If possible, dry clean your eggs—to do this, use something dry and slightly abrasive to rub off any dirt or feces until the egg is clean. This method preserves most of the bloom intact. Use a sanding sponge, loofah, fine sandpaper, or abrasive sponge of some kind to dry-clean the eggs. You should periodically sanitize the sponge or loofah, or discard the old one in favor of a brand new one.
Sometimes eggs are just too grimy or unpleasant to dry clean (if feces or the egg yolk from a broken egg dry on them, it can be almost impossible to clean them dry). In this case, wet-washing is the best option. Make sure to use water that is warmer than the egg temperature. Keep it at medium warmth, i.e. not hot but not tepid.
Do not immerse the eggs in water or let them stand in water. The best method is to wash the eggs under running water from the faucet. Another method is to spray the eggs in washer flats or wire baskets with warm water, let them sit, then wipe them dry with a dry paper towel one at a time. Place clean eggs in another basket or flat. Follow this step with a sanitizing spray—using bleach diluted in water for the spray mixture—and allow the eggs to dry on a rack or in a basket or washer flat. If the water and sanitizing spray are not enough, particularly stubborn stains may be removed by dipping the eggs in warm vinegar.
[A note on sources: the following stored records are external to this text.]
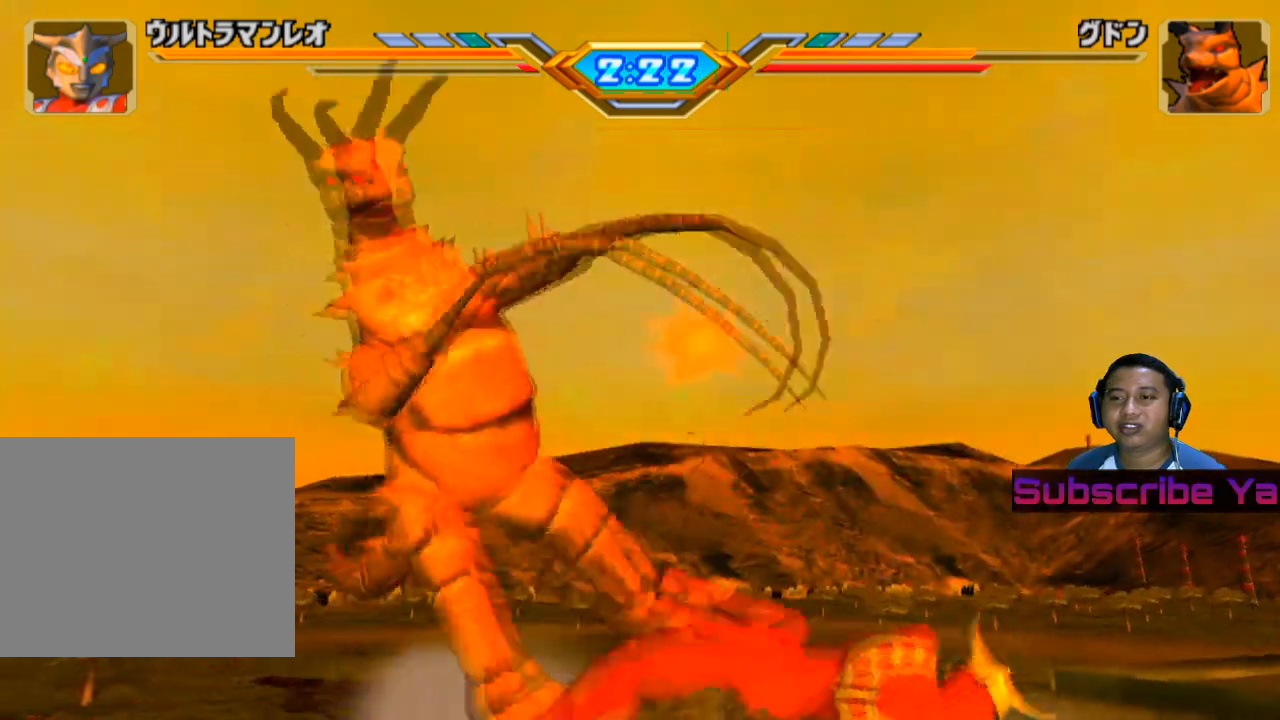
{"buttons": [], "left_stick": "center", "events": [[280, "left_stick", "center"]]}
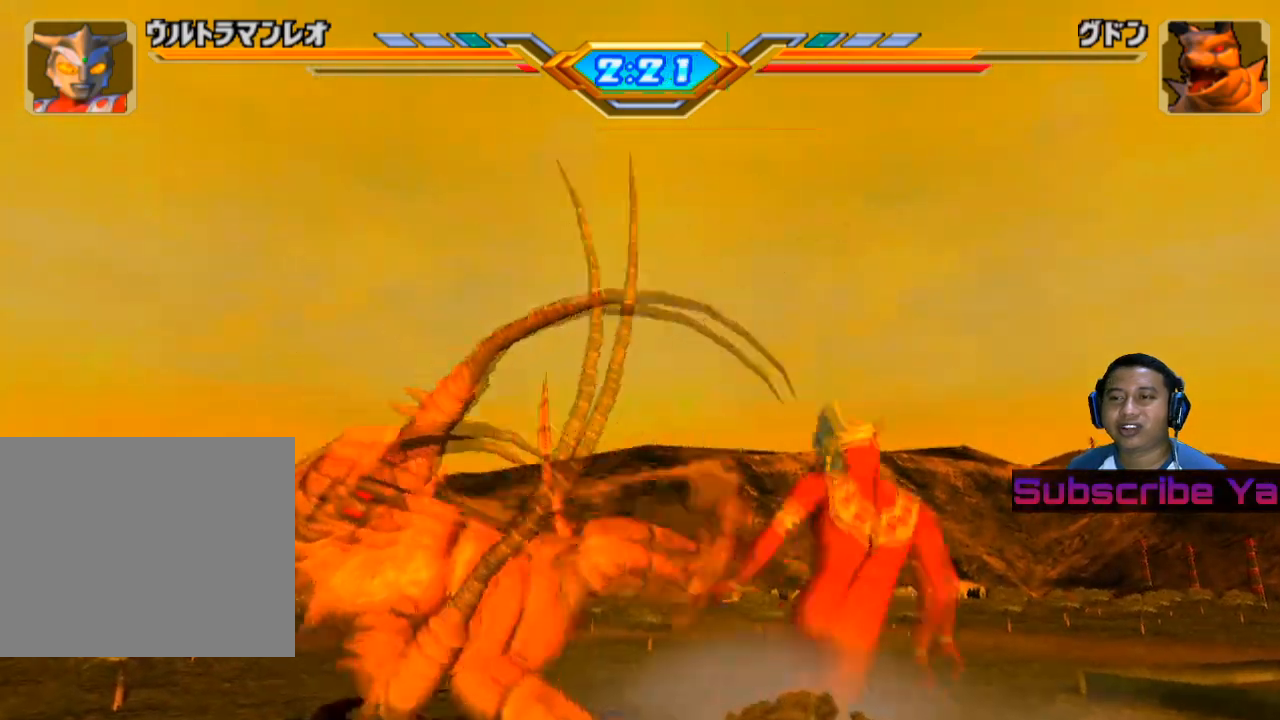
{"buttons": [], "left_stick": "center", "events": []}
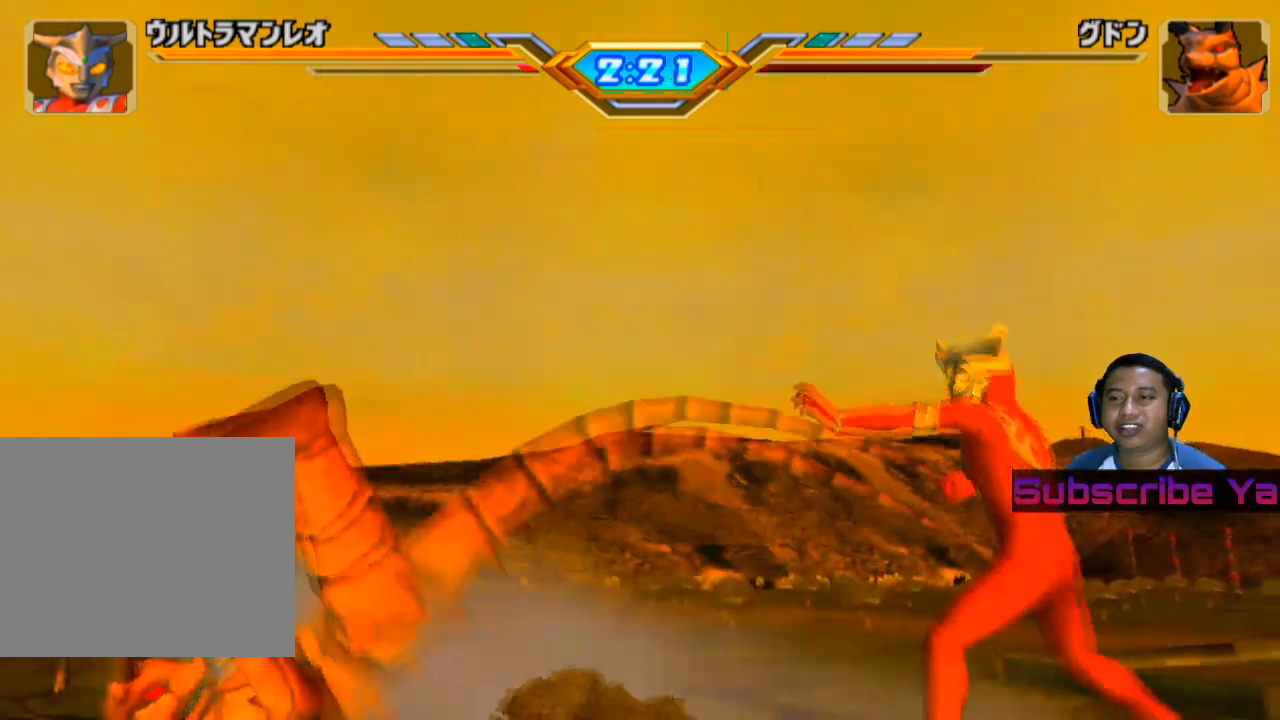
{"buttons": [], "left_stick": "center", "events": []}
If you are preparing eggs for sale, make sure to check with your County Extension Office to find out the proper procedures for your state's regulations regarding washing eggs for sale.
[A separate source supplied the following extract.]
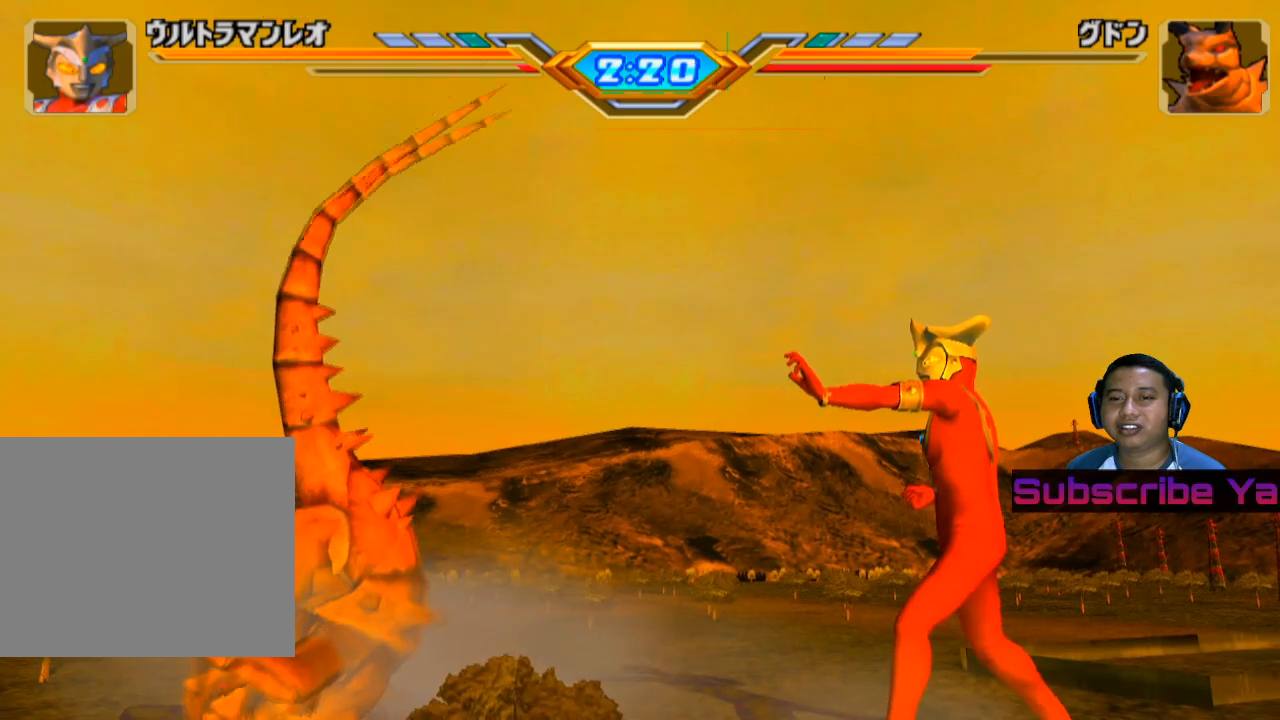
{"buttons": [], "left_stick": "center", "events": []}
After washing, make sure to store your eggs in clean cartons or racks. Unwashed eggs can be stored on the countertop for several weeks, then washed immediately before they are cooked. A cloth moistened with cooking oil can give the eggs an appealing shine while also prolonging the shelf-life of unrefrigerated eggs by sealing the pores. Store eggs pointed-side down to keep them fresh longer. Some people find unrefrigerated eggs to taste better, but once you have washed them, refrigerate your eggs immediately if you're not cooking them right away.